DNA synthesis past a 5-methylC-containing cis-syn-cyclobutane pyrimidine dimer by yeast pol η is highly nonmutagenic

Cyclobutane pyrimidine dimers (CPDs) are responsible for a considerable fraction of sunlight-induced C to T and 5-methycytosine (C-m) to T mutations in mammalian cells, though the precise mechanism is unknown. One possibility is that the C or C-m of a CPD is not mutagenic and must first deaminate to U or T, respectively, for A to be inserted by a DNA polymerase. Alternatively, A might be directly inserted opposite the C or C-m prior to deamination via an E-imino tautomer of the C or C-m or by a nontemplated mechanism in which the photoproduct is sterically excluded from the active site.

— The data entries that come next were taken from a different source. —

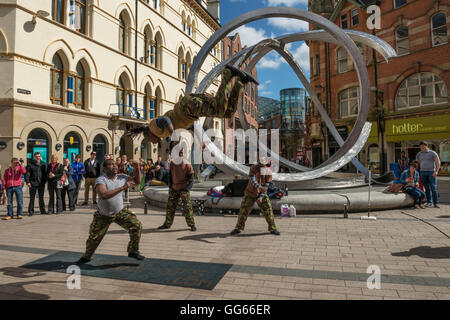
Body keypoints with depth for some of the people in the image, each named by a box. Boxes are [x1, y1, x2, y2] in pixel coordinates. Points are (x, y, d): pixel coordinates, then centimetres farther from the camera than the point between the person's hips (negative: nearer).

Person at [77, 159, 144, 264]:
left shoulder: (122, 177, -5)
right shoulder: (100, 180, -21)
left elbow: (137, 181, 6)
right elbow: (104, 195, -39)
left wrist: (137, 168, -13)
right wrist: (123, 187, -40)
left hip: (120, 212, 3)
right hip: (103, 216, -3)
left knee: (137, 225, -14)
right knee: (94, 237, 5)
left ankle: (133, 251, 4)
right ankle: (87, 256, 37)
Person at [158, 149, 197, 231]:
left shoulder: (187, 164, -11)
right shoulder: (173, 164, 4)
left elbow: (191, 179, -10)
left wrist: (186, 190, -20)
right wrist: (170, 187, 7)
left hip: (184, 189, -5)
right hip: (174, 189, 5)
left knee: (187, 207, -4)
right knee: (170, 207, 10)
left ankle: (192, 225, 8)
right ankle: (167, 224, 24)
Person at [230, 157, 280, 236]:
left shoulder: (268, 172, -13)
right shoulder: (253, 168, -17)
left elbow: (266, 186, -14)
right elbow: (253, 180, -30)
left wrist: (261, 197, -23)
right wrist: (259, 187, -47)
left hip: (261, 194, 1)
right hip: (250, 193, -1)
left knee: (268, 209, -8)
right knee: (244, 210, 1)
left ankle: (272, 229, 6)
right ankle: (239, 228, 18)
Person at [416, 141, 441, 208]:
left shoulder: (432, 153, 0)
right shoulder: (419, 154, 11)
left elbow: (438, 162, -4)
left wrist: (436, 171, -14)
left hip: (431, 172, -3)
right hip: (423, 172, 3)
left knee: (433, 188, -7)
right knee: (427, 188, 4)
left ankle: (436, 203, -2)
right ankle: (429, 202, 11)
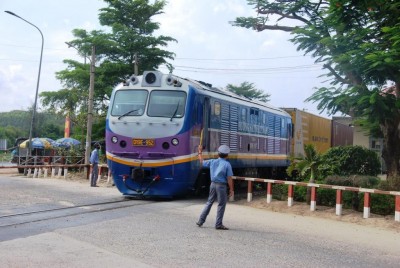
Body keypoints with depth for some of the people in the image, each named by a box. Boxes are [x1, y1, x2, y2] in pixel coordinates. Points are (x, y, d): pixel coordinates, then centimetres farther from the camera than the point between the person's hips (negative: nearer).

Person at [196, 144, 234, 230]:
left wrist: (200, 152, 32)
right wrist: (231, 189, -6)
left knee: (209, 202, 17)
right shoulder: (227, 164, -11)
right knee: (221, 205, 4)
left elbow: (202, 162, 19)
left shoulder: (212, 162, 3)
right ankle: (218, 224, 7)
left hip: (213, 184, 5)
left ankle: (201, 221, 19)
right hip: (221, 186, -5)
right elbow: (229, 178, -13)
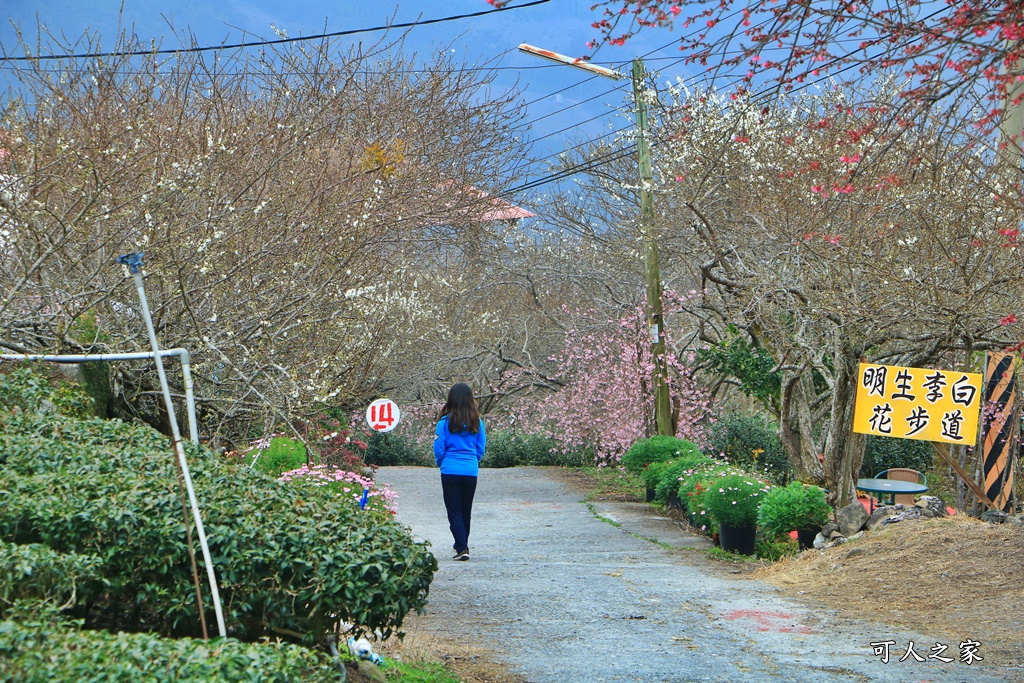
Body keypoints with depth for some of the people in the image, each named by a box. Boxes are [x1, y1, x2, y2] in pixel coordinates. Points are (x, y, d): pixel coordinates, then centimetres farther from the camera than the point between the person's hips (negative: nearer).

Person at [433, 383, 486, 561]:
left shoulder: (445, 421, -7)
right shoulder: (477, 422, 1)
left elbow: (439, 447, -3)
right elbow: (481, 448, 7)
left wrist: (441, 463, 16)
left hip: (450, 471, -3)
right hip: (471, 471, 3)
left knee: (454, 512, 3)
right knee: (466, 511, 17)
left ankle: (462, 548, -8)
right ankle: (462, 544, 31)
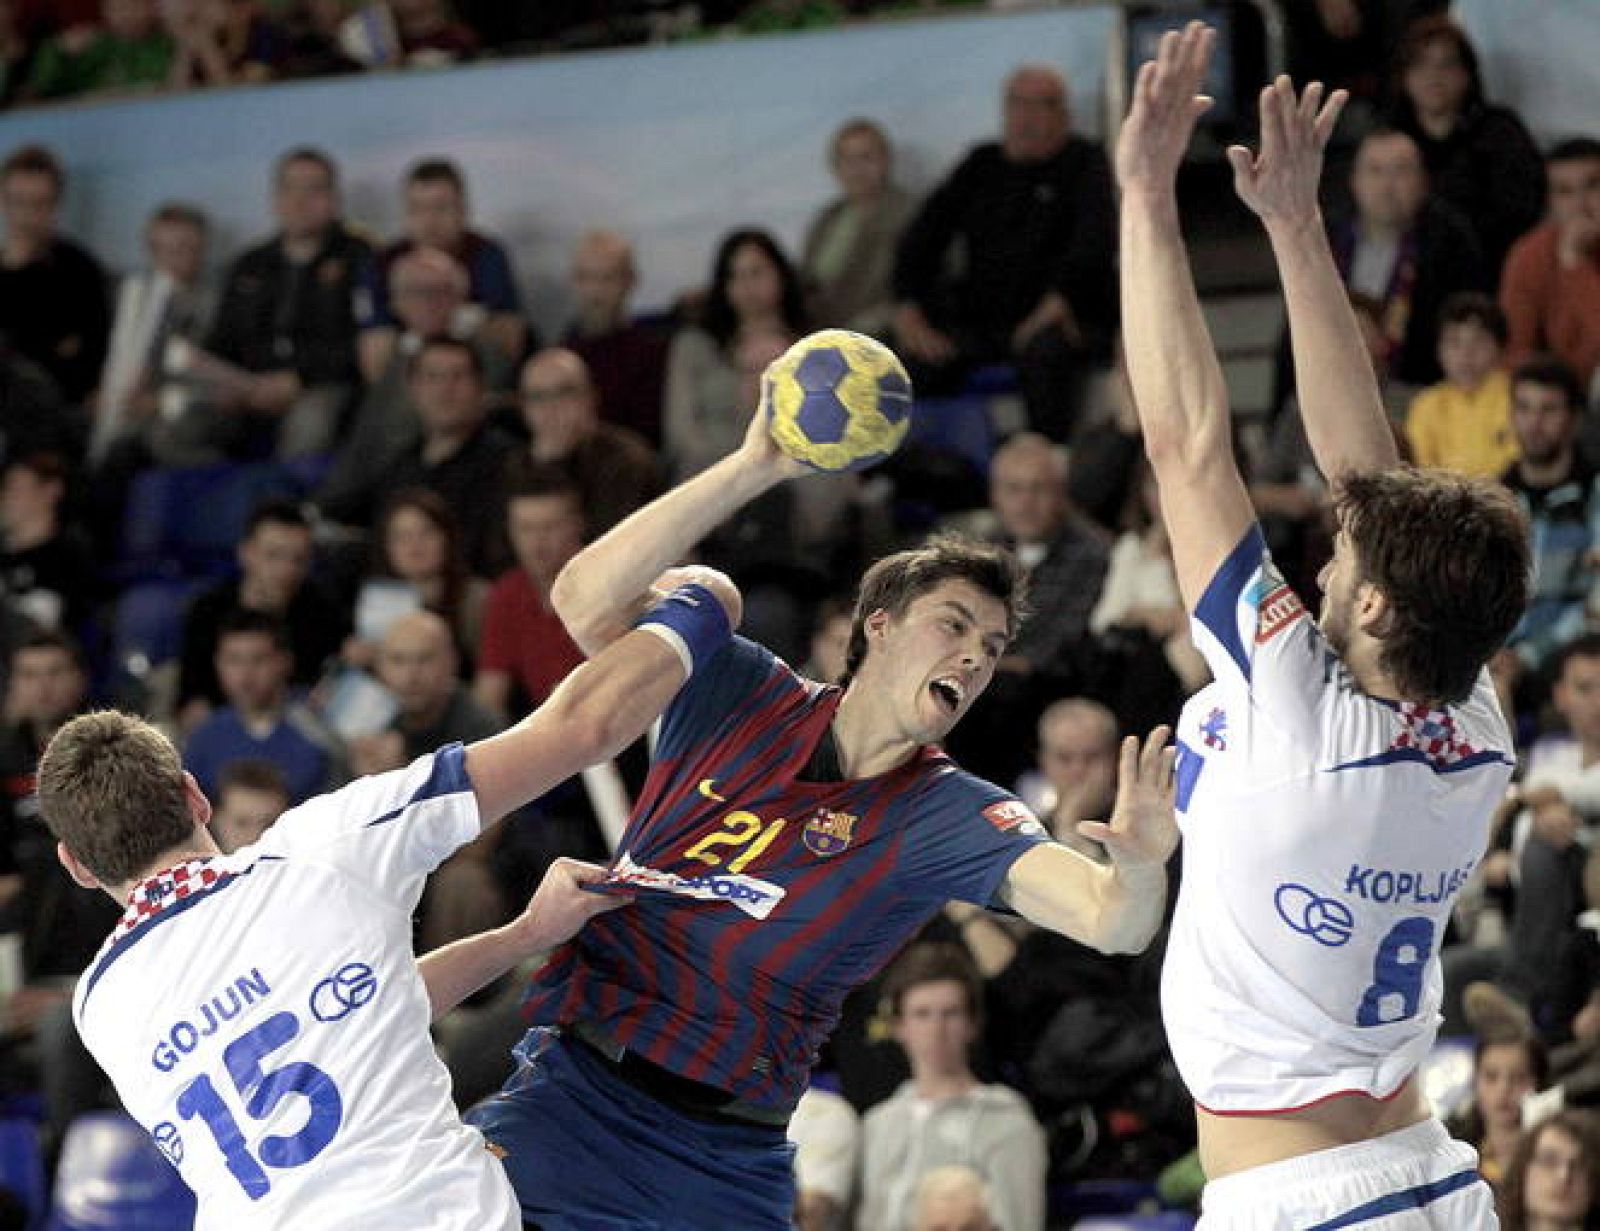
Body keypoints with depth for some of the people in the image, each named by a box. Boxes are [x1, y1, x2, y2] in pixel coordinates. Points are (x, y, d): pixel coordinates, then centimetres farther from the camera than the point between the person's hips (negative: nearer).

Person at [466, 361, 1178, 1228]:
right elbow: (587, 601, -10)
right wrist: (756, 465, -18)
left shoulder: (950, 817, 0)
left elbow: (1109, 921, -15)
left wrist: (1140, 866, -41)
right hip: (572, 1101, -1)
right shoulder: (741, 697, 4)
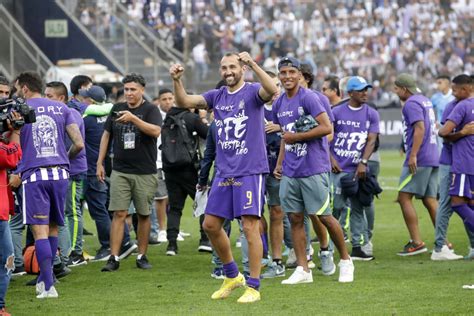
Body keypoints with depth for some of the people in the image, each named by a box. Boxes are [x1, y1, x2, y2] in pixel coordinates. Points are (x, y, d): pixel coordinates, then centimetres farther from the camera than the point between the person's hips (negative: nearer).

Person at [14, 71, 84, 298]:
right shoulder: (61, 109, 10)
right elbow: (79, 144, 5)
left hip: (34, 174, -4)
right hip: (60, 173, 4)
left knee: (39, 231, -4)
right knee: (53, 228, 15)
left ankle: (48, 286, -11)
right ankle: (43, 279, 21)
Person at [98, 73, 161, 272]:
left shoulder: (150, 110, -2)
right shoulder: (117, 109, 9)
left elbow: (155, 131, -20)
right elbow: (106, 135, 16)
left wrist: (133, 118, -29)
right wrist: (100, 163, 12)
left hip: (145, 173, -2)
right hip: (120, 171, 2)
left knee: (144, 215, 6)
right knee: (119, 214, -5)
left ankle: (142, 256, 16)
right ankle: (114, 258, -7)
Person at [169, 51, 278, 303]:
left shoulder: (252, 92, -5)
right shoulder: (217, 96, 11)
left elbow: (271, 90, -27)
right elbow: (184, 102, 5)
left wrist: (252, 64, -37)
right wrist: (176, 81, -13)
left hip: (249, 171, -7)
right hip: (223, 172, 7)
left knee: (250, 227, -7)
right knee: (210, 225, 9)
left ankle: (253, 287, -1)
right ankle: (232, 276, 26)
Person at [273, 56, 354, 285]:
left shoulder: (308, 98, -10)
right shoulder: (279, 104, 13)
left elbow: (326, 128, -17)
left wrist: (296, 136, -15)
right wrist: (279, 163, 15)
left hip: (313, 169, -7)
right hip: (290, 171, 7)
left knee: (323, 217, -4)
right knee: (295, 219, 4)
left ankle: (345, 260, 13)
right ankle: (303, 270, 7)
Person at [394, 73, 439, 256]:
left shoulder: (411, 104, -10)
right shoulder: (425, 101, 18)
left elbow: (420, 128, -22)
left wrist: (413, 155, -25)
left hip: (418, 160, -9)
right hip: (433, 158, 9)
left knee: (404, 198, -6)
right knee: (430, 200, 10)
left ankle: (416, 242, -11)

We have taken advantage of the retarding effect of C5 methylation on the deamination rate of cis-syn-cyclobutane dimers to prepare a template containing the cis-syn-cyclobutane dimer of mCT. Through the use of single-hit and multiple-hit competition assays, the catalytic core of pol A was found to insert dGMP opposite the C-m of the CPD with about a 120: 1 selectivity relative to dAMP. No significant insertion of dTTP or dCMP was detected. The high fidelity of nonmutagenic insertion opposite the C-m of the CPD provides strong support for the deamination-bypass mechanism for the origin of sunlight induced C -> T mutations.